The reason I mention this story is because it reveals the point I want to make: women are inherently relational in ways that men are not. Women reflect the immanence of God, the closeness and intimacy of God, the God Who loves passionately and relentlessly seeks a relationship with every human being He has ever created in His Image. Of course, that necessarily implies that I think men must in some sense reflect the transcendence of God, but that is a Father’s Day sort of topic. Suffice it to say that neither male nor female truly reflect God as He is, but we do reflect equal yet different aspects of God. Moreover, it should not be necessary, but I suspect it is: both sexes possess some measure of the different aspects of God, as in, women can in fact transcend situations, and men can be deeply immanent with others. Perhaps more important to understand is that all Three Persons of the Trinity have both transcendent and immanent aspects. Generally speaking, however, the female is the immanent Image of God – the God Who races to love and focuses on individuals – the highly personal and intimate relational aspect of God.
 
When we confuse male and female in our misguided search for equality, we lose the beauty and wonder of the intimacy of God. Worse, I think, may be the feminine demand that we sacrifice the transcendence of God in our desire to establish the value of the feminine. The feminine has value specifically because it is the unique expression of God, distinct from the masculine.
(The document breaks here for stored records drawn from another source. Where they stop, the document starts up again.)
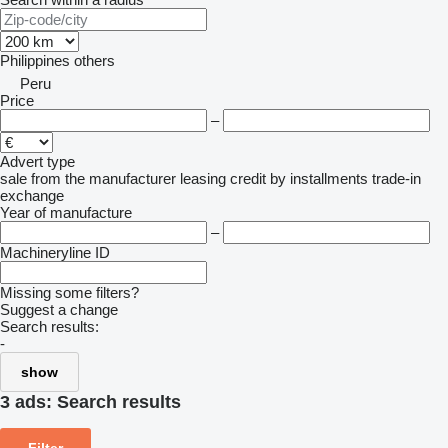
Philippines
others
Peru
Price
–
Advert type
sale
from the manufacturer
leasing
credit
by installments
trade-in
exchange
Year of manufacture
–
Machineryline ID
Missing some filters?
Suggest a change
Search results:
-
show
3 ads:
Search results
Filter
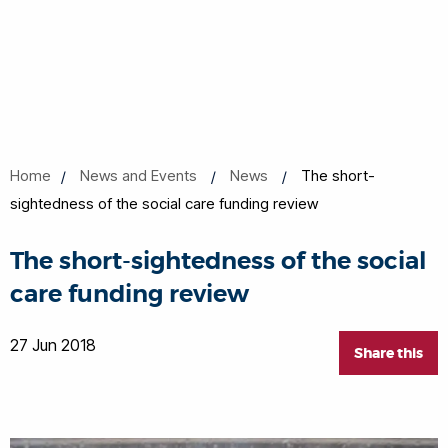
Home
News and Events
News
The short-
sightedness of the social care funding review
The short-sightedness of the social
care funding review
27 Jun 2018
Share this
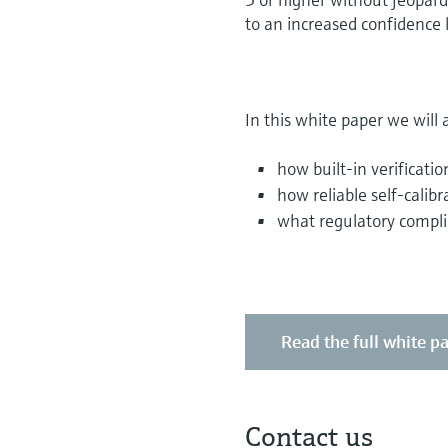
to an increased confidence le
In this white paper we will 
how built-in verificatio
how reliable self-calibr
what regulatory compli
Read the full white p
Contact us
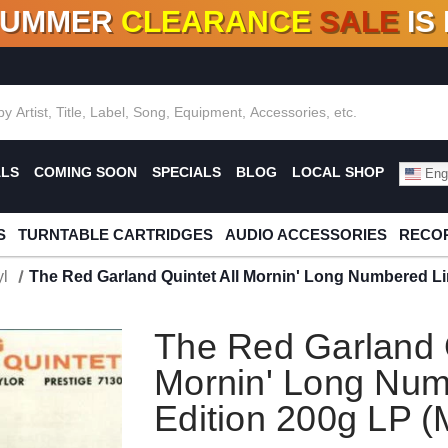
SUMMER
CLEARANCE
SALE
IS
F DEALS!
100+
NEW TITLES ADDED
10
%
- 90
OFF
%
O
ALS
COMING SOON
SPECIALS
BLOG
LOCAL SHOP
Engl
S
TURNTABLE CARTRIDGES
AUDIO ACCESSORIES
RECOR
l
The Red Garland Quintet All Mornin' Long Numbered Li
The Red Garland Q
Mornin' Long Num
Edition 200g LP 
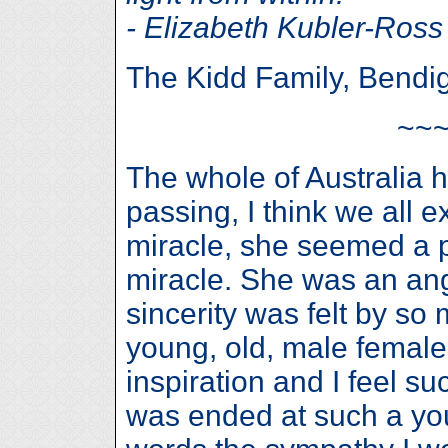
- Elizabeth Kubler-Ross
The Kidd Family, Bendi
~~
The whole of Australia 
passing, I think we all 
miracle, she seemed a p
miracle. She was an ang
sincerity was felt by s
young, old, male female,
inspiration and I feel su
was ended at such a you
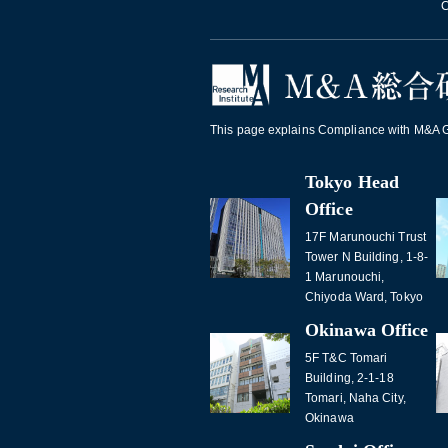
C
This page explains Compliance with M&A Gu
Tokyo Head
Office
17F Marunouchi Trust
Tower N Building, 1-8-
1 Marunouchi,
Chiyoda Ward, Tokyo
Okinawa Office
5F T&C Tomari
Building, 2-1-18
Tomari, Naha City,
Okinawa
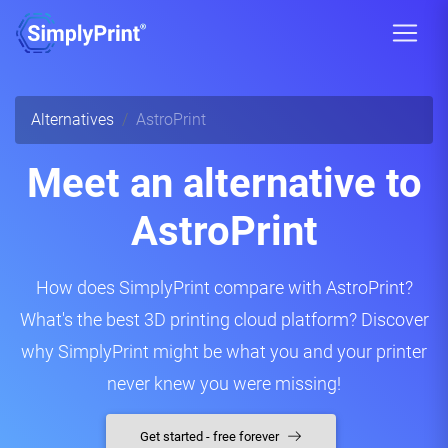
Alternatives
AstroPrint
Meet an alternative to
AstroPrint
How does SimplyPrint compare with AstroPrint?
What's the best 3D printing cloud platform? Discover
why SimplyPrint might be what you and your printer
never knew you were missing!
Get started - free forever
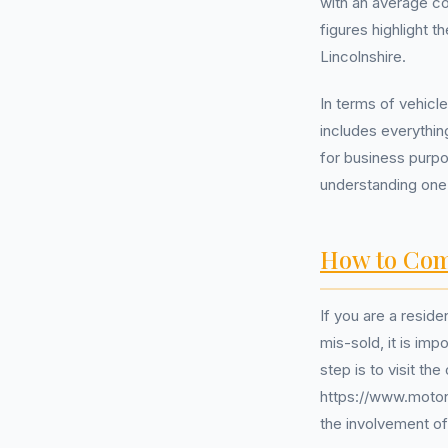
with an average c
figures highlight 
Lincolnshire.
In terms of vehicle
includes everythin
for business purp
understanding one
How to Com
If you are a resid
mis-sold, it is im
step is to visit t
https://www.motono
the involvement o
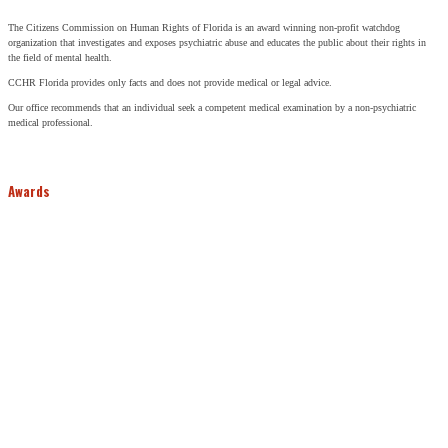
The Citizens Commission on Human Rights of Florida is an award winning non-profit watchdog
organization that investigates and exposes psychiatric abuse and educates the public about their rights in
the field of mental health.
CCHR Florida provides only facts and does not provide medical or legal advice.
Our office recommends that an individual seek a competent medical examination by a non-psychiatric
medical professional.
Awards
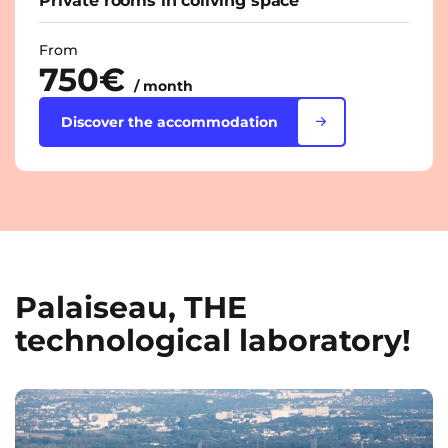
Private rooms in coliving space
From
750€
/ month
Discover the accommodation
Palaiseau, THE
technological laboratory!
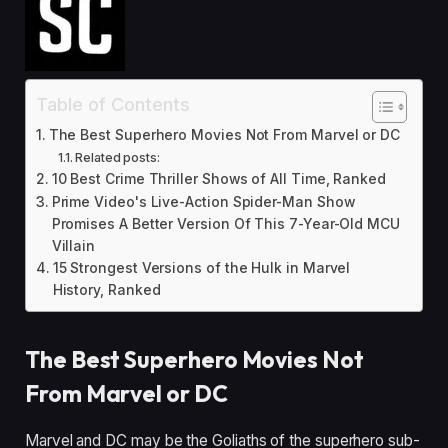
Table of Contents
The Best Superhero Movies Not From Marvel or DC
Related posts:
10 Best Crime Thriller Shows of All Time, Ranked
Prime Video's Live-Action Spider-Man Show
Promises A Better Version Of This 7-Year-Old MCU
Villain
15 Strongest Versions of the Hulk in Marvel
History, Ranked
The Best Superhero Movies Not
From Marvel or DC
Marvel and DC may be the Goliaths of the superhero sub-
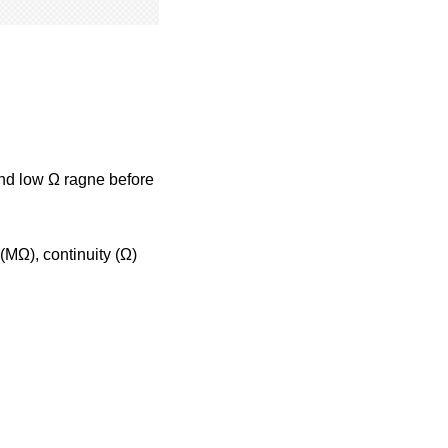
and low Ω ragne before
(MΩ), continuity (Ω)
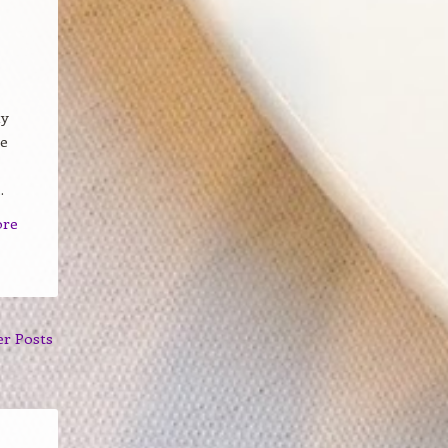
my
ve
.
ore
er Posts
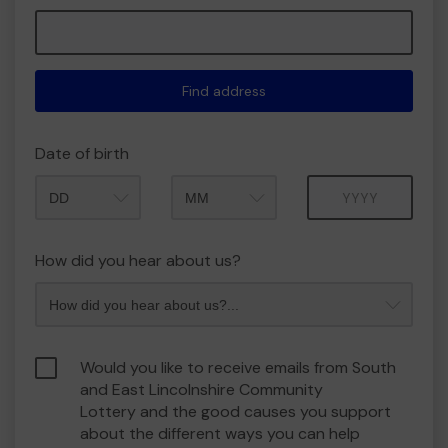
Find address
Date of birth
Month
Year
How did you hear about us?
Would you like to receive emails from South
and East Lincolnshire Community
Lottery and the good causes you support
about the different ways you can help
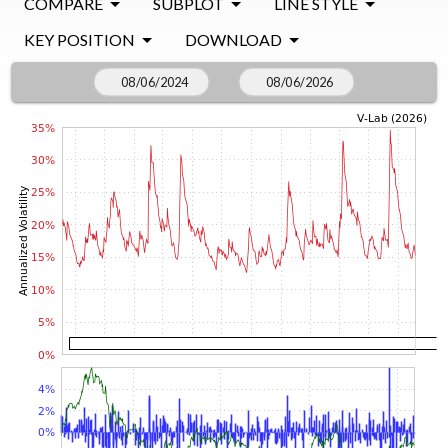
COMPARE
SUBPLOT
LINE STYLE
KEY POSITION
DOWNLOAD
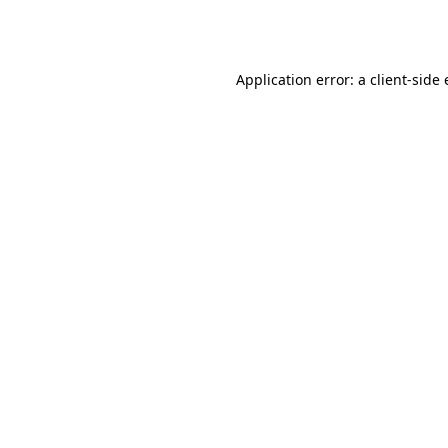
Application error: a
client
-side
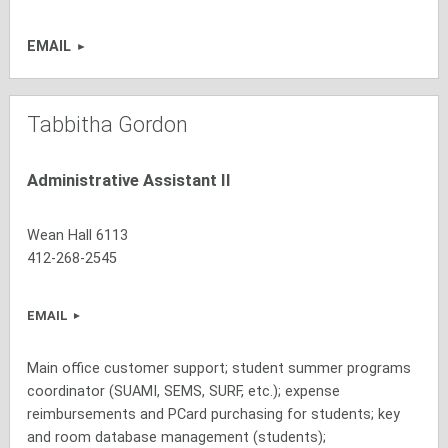
EMAIL
Tabbitha Gordon
Administrative Assistant II
Wean Hall 6113
412-268-2545
EMAIL
Main office customer support; student summer programs
coordinator (SUAMI, SEMS, SURF, etc.); expense
reimbursements and PCard purchasing for students; key
and room database management (students);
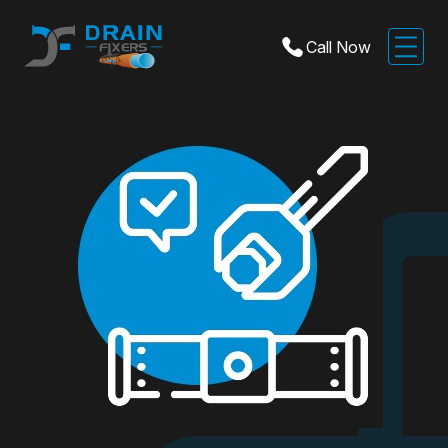
Call Now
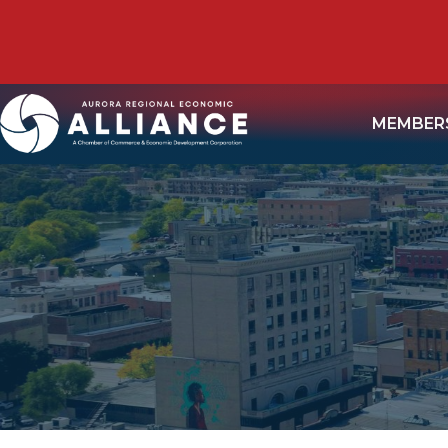
MEMBER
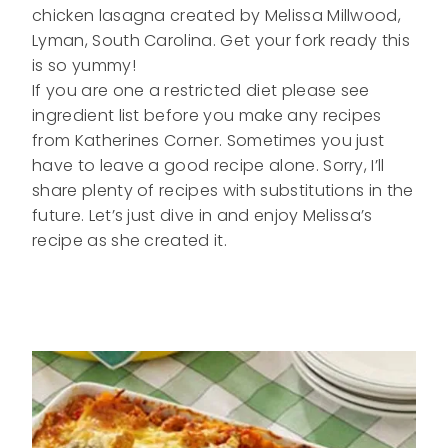
chicken lasagna created by Melissa Millwood,
Lyman, South Carolina. Get your fork ready this
is so yummy!
If you are one a restricted diet please see
ingredient list before you make any recipes
from Katherines Corner. Sometimes you just
have to leave a good recipe alone. Sorry, I’ll
share plenty of recipes with substitutions in the
future. Let’s just dive in and enjoy Melissa’s
recipe as she created it.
God does not divide Himself into a superior and inferior aspect, and neither is it accurate to suppose that the feminine and relational, the immanence of God, is somehow less valuable and necessary than the transcendence of God, in spite of the undeniable and shameful oppression and suppression of women in the Church’s history.
 
So much more could be written, and many nuances need to be explored. But we need to begin to think again about what it means to be made in the Image of God, “male and female He created them.” There are intrinsic wonder and beauty in the feminine Image of God, something we seem afraid to mention but that would be horrible to lose. Christians are called to live in the truth, not in a worldly ideal of psychological preference. The truth, we must remember, will set us free, not enslave us.
 
Motherhood is noble. Women are the especially immanent aspect of God. The measure of the feminine is what is revealed of God in it, not by failed mothers, history, or misogyny, and not by the emasculation of men. It is time for us to once again to explore God-given differences between men and women, not only that we would be whole, but also that God would be revealed and glorified.
 
Happy Mother’s Day!
 
In Christ –
Elizabeth Moreau
© 2011 Servants’ Feast Ministry
All Rights Reserved.

Do not conform any longer to the pattern of this world, but be transformed by the renewing of your mind. Then you will be able to test and approve what God’s will is — His good, pleasing and perfect will.